While re-reading it, I realized that absolutely nothing has changed in 31 years except that Linda Ronstadt and I have gotten a lot older. At least she can still sing and I can still write.
Jerry Brown…bringing up the rear!
The recent gubernatorial elections have placed Jerry Brown in the politically enviable position of being as liberal or conservative as he wishes by the simple expediency of leaving town while avoiding the honor of being ridden out on a rail.
It would seem that with the prospect of the Presidency in the offing that the Governor has taken a cue from previous aspirants for that office and chosen to be viable without the necessity of fulfilling his present office in such a way as to draw neither praise nor criticism.
In our current society there are few who would begrudge Mr. Brown a vacation at his own expense or deny him the comfort and companionship of Miss Ronstadt, nor even accuse him of having gone from potential pontiff to peripatetic profligate all in one lifetime. But the question must arise as to how one governs a state in absentia, only returning long enough to rescind any Lieutenant Gubernatorial decisions he feels cast him in a politically ambiguous position with his party’s hierarchy.
The degree of public participation in the elective process has been most noticeable recently by its absence. While apathy is not a laudable virtue, it can be understood if not condoned by the fact that we have been cozened once too often by empty slogans followed by little or no action. The citizens faith in our politicians can best be restored by those in office making their attitudes known on all issues and then making those attitudes available to the populace for acceptance or rejection.
Slogans are fine for sixty second television ads, but they have no place in the actual process of governing. It is time for hard practical decisions not double talk. When one is elected to lead, leadership is expected. Most particularly when it means choosing sides and making definite statements of position. At a time when several issues are coming to a head in our state from the curtailment of government spending and waste in the wake of Proposition 13 to one aspect of the methods by which all the children of the state may best be served by our educational system, it is improper for the Governor of that state to go from cant to recant.
The whole basis of our government is an informed and active populace. Ad campaigns do not inform. Buzz words and catch phrases coined by well paid PR men and speechwriters do not encourage the involvement of the electorate. It is a time for those elected to office and those who placed them in that position to assume their mutual responsibilities.
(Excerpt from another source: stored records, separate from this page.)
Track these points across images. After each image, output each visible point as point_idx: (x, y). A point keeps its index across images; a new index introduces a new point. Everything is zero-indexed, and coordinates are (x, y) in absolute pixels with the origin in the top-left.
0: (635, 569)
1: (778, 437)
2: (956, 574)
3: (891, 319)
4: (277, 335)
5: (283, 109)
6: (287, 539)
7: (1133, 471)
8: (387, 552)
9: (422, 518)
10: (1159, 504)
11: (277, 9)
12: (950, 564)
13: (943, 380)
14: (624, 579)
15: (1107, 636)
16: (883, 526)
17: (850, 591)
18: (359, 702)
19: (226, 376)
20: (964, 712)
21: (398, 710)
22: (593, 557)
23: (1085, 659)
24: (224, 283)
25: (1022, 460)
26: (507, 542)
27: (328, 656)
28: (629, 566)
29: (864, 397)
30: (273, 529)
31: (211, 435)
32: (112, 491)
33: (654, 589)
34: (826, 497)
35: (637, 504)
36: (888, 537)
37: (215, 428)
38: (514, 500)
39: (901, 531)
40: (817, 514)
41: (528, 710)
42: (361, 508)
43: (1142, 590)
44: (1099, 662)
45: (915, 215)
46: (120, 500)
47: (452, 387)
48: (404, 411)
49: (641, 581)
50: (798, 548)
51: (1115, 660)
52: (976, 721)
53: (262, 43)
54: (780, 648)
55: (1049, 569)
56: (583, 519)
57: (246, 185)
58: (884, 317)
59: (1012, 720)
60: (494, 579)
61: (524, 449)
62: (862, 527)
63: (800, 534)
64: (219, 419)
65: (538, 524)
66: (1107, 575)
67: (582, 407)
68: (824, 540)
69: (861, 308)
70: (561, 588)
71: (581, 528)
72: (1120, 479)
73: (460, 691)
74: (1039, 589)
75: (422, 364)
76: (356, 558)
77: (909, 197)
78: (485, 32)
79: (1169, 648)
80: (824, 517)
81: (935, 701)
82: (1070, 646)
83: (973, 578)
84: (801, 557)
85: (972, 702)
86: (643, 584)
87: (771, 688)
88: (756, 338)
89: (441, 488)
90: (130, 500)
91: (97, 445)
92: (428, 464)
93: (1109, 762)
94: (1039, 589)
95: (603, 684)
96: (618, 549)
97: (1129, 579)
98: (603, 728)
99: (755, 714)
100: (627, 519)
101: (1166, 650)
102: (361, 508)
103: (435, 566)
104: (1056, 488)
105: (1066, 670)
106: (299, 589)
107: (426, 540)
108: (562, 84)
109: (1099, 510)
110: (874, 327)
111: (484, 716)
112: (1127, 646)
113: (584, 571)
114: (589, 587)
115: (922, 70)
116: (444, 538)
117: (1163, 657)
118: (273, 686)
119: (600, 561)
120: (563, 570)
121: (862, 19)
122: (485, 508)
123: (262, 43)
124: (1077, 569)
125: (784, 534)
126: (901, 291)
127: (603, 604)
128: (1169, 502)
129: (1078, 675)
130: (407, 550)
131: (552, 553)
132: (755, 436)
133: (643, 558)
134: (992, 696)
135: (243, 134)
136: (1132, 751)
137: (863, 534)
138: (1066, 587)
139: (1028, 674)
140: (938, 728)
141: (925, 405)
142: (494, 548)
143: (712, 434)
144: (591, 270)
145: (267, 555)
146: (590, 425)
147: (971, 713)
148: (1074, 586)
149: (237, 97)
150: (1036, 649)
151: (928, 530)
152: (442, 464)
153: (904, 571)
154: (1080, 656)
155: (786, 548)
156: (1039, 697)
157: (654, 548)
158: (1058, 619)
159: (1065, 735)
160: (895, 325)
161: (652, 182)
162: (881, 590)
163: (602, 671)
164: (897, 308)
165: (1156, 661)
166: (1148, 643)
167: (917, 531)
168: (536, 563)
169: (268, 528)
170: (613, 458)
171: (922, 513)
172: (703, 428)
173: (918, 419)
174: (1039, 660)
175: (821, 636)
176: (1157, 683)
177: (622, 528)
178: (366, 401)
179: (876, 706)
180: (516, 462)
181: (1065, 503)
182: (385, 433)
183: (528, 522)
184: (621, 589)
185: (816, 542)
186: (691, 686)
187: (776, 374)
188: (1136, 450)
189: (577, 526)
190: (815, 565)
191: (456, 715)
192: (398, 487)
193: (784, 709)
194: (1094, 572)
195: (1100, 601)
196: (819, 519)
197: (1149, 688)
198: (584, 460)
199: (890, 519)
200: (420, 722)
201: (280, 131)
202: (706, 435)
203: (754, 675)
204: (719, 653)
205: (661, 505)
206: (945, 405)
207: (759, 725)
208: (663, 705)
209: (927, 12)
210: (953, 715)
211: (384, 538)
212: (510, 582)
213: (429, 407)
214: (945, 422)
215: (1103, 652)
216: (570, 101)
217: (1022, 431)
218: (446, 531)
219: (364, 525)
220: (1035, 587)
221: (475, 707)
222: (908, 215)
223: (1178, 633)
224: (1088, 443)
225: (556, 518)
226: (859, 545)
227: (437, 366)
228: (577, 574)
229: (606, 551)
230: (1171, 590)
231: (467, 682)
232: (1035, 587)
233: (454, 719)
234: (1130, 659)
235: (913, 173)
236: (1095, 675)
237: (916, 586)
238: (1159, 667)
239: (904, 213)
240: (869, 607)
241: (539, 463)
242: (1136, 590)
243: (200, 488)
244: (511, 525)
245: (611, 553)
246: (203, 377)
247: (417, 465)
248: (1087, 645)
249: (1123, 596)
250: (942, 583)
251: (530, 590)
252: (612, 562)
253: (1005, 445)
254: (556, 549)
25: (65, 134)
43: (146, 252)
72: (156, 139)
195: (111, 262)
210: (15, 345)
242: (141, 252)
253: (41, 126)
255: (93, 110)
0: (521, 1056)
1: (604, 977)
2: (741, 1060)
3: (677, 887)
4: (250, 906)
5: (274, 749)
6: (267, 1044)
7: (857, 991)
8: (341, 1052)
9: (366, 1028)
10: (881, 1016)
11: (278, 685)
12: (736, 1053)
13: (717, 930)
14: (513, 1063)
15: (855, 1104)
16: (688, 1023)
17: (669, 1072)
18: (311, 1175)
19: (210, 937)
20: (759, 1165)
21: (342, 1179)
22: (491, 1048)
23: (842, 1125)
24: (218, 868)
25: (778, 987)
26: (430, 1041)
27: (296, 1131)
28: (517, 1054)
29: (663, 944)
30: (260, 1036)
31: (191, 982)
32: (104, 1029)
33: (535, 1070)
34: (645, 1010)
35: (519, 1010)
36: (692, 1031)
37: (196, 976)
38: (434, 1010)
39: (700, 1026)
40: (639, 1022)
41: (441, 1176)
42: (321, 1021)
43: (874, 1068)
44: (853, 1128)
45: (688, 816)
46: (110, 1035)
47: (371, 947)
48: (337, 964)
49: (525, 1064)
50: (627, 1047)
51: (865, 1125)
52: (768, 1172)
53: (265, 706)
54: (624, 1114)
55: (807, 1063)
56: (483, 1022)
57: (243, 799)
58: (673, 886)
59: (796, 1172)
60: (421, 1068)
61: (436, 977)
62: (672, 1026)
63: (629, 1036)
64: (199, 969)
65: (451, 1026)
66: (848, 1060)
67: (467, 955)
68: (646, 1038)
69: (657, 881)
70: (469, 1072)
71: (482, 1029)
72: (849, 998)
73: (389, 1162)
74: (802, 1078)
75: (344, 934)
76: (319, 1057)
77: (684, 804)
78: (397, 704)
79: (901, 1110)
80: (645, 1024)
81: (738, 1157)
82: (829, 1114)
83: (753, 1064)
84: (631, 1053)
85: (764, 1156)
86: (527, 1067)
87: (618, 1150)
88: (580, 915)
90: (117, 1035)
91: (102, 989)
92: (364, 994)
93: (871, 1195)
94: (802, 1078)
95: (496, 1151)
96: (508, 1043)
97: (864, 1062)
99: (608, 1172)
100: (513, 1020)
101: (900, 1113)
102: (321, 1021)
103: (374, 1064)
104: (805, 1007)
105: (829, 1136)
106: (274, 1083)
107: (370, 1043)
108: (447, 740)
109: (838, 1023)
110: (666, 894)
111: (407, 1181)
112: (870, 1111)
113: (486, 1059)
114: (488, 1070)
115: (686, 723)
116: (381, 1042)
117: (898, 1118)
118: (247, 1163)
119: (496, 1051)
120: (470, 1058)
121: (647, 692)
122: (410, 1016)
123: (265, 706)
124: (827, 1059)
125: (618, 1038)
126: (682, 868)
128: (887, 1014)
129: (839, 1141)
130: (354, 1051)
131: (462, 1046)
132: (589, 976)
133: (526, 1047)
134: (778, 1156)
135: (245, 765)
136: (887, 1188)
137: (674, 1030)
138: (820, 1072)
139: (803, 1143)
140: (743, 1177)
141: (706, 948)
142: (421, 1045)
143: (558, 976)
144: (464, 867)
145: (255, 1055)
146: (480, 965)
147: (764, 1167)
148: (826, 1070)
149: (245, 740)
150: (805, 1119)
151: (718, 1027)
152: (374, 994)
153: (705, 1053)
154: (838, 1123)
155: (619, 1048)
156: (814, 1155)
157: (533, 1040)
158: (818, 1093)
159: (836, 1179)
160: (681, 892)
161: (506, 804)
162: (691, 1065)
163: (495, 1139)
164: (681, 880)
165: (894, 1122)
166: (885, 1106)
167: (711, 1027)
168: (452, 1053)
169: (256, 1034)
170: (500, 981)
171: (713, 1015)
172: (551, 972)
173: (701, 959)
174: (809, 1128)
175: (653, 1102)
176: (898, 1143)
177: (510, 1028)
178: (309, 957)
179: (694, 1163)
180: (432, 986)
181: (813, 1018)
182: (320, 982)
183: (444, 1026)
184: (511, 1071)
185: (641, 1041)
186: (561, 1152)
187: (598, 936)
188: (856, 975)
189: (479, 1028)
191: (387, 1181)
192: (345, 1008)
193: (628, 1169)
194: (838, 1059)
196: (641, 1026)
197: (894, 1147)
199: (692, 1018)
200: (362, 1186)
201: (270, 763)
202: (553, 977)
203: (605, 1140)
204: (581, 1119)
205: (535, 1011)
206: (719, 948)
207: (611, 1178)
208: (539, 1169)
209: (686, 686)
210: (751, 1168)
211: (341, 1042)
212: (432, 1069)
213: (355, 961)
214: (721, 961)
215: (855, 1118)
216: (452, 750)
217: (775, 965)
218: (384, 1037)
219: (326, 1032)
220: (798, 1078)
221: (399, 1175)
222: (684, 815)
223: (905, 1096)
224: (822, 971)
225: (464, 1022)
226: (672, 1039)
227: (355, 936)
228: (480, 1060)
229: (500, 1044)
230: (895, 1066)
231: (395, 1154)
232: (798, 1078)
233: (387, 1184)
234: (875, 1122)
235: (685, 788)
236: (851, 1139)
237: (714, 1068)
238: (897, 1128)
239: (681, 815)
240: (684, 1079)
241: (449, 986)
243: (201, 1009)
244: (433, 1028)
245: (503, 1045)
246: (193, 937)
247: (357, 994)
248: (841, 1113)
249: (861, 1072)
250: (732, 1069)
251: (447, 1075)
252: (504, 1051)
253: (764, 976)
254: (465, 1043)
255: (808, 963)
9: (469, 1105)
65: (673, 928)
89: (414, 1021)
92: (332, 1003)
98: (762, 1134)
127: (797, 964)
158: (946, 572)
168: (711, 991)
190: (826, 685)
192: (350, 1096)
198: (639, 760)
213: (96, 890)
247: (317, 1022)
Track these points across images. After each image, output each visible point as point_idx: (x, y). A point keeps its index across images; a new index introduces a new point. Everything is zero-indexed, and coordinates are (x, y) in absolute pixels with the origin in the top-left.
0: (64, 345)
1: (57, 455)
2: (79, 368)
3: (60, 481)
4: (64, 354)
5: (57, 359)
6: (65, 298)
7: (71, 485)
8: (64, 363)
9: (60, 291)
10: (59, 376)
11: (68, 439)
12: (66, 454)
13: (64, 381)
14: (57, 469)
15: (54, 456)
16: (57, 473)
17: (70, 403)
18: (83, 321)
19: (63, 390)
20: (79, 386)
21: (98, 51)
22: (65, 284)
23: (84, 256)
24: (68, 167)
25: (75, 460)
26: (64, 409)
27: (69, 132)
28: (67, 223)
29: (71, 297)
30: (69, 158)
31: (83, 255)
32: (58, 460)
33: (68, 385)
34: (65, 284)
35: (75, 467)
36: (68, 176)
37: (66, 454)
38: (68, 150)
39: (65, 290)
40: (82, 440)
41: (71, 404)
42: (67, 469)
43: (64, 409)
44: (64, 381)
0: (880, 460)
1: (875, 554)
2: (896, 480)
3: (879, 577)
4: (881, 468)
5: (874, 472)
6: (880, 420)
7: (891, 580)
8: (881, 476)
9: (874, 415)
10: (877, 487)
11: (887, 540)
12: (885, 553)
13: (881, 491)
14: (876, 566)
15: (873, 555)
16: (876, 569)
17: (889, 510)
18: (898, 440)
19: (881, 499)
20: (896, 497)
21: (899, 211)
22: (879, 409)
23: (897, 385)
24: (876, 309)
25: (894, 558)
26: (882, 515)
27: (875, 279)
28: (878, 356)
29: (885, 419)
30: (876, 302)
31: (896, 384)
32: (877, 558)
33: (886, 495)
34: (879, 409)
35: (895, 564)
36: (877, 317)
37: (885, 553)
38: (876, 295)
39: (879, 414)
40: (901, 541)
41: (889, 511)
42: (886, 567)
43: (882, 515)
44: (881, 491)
Jerry Brown can best demonstrate his ability to perform the duties of any elective office by having the courage to call a special election on the issues of government spending and forced busing which are now ready for the public’s decision. If he feels this would tarnish his image, he could at least have the grace to leave town long enough for Mike Curb to do the job properly, and then Jerry can return and once more lead the way by bringing up the rear.
Catchy jingles may sell soap – once. They can even sell politicians – once. But unless the image is backed up by action, both the soap and the politician will go down the drain.